When we report, we call red.Now()
to compute the
current duration, and then .String() to
turn it into a report like 3, 1, 3.000667s
s.logger.Debug("/red")
if ok := s.service.IsHealthy(); ok {
c.String(http.StatusOK, s.red.Now().String())
} else {
c.String(500, s.red.Now().String())
}
Here we return it with the 250/500 http statuses REST callers want.
When we update the Red struct, you notice we didn't do any other computation. That's deliberate.
Updating counters is cheap, and can be done lock-free. That keeps the cost of the updates down, at the expense of making reporting expensive.
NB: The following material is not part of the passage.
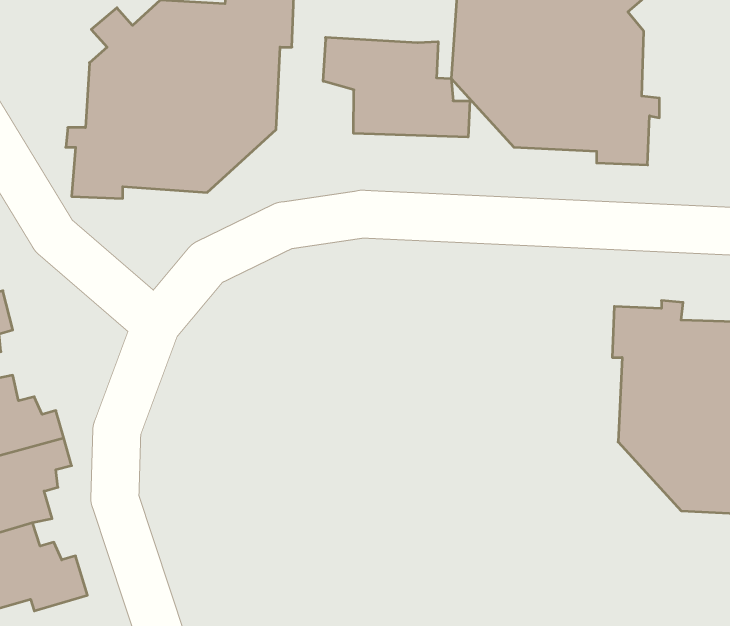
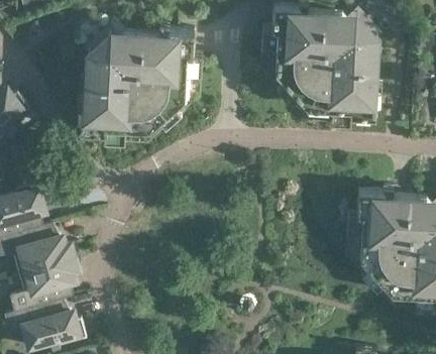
building: [323,37,470,137] -> none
That's a classic trick in the Solaris and Linux kernels to avoid the program from being slowed down by having too many metrics.
This way we can have as many metrics as we want, and the thread that reports them is the one that pay the price. If you only call it once a minute or hour, you can report on masses of things with a known and bounded cost.
If, for example, what we want to write to influx is the hourly rate of uploads, then we call the metrics interface hourly and report the total number of uploads, errors and time elapsed, Grafana can then report on the differences, which will be the hourly rates.
In the above example, we report on successful transactions.
However, we didn't do anything interesting with duration.
By default, it turned into wall-clock time.
If all we wanted was the number of transactions since we started the program is what we want to
measure, that would be fine, and we'd have been done.
If, however, our main metric is the speed of a transaction, we'll need to do something more. First, we'll want to log each transaction (we do) and compute the number of records we tried to send, the number of errors, and the time taken.
This changes the metrics to number of transactions, and the
duration into the time taken to do the transaction rather
than the wall-clock time,
but will require us to record the start time of each batch,
compute the time taken and report that instead of using
the convenience function red.Now()
to
compute our elapsed time for us.
In some cases, we don't want wall-clock time, but rather CPU time. If we need that, we can get it from the kernel in exactly the same fashion we have been using Red, by calling
err := syscall.Getrusage(syscall.RUSAGE_SELF, &r)
if err != nil {
...
}
t := seconds(r.Utime) + seconds(r.Stime)
where seconds is
// seconds converts a syscall.Timeval to seconds
func seconds(t syscall.Timeval) float64 {
return float64(time.Duration(t.Sec)*time.Second + time.Duration(t.Usec)*time.Microsecond) /float64(time.Second)
}
and reporting the sum of user and system time.
Red is a starting point: you may have many more metrics you want to report, you may want to receive them from many goroutines via the pipe, or you may need something I haven't even dreamed of.
If you need more, write an implementation that fits the RED interface and go wild!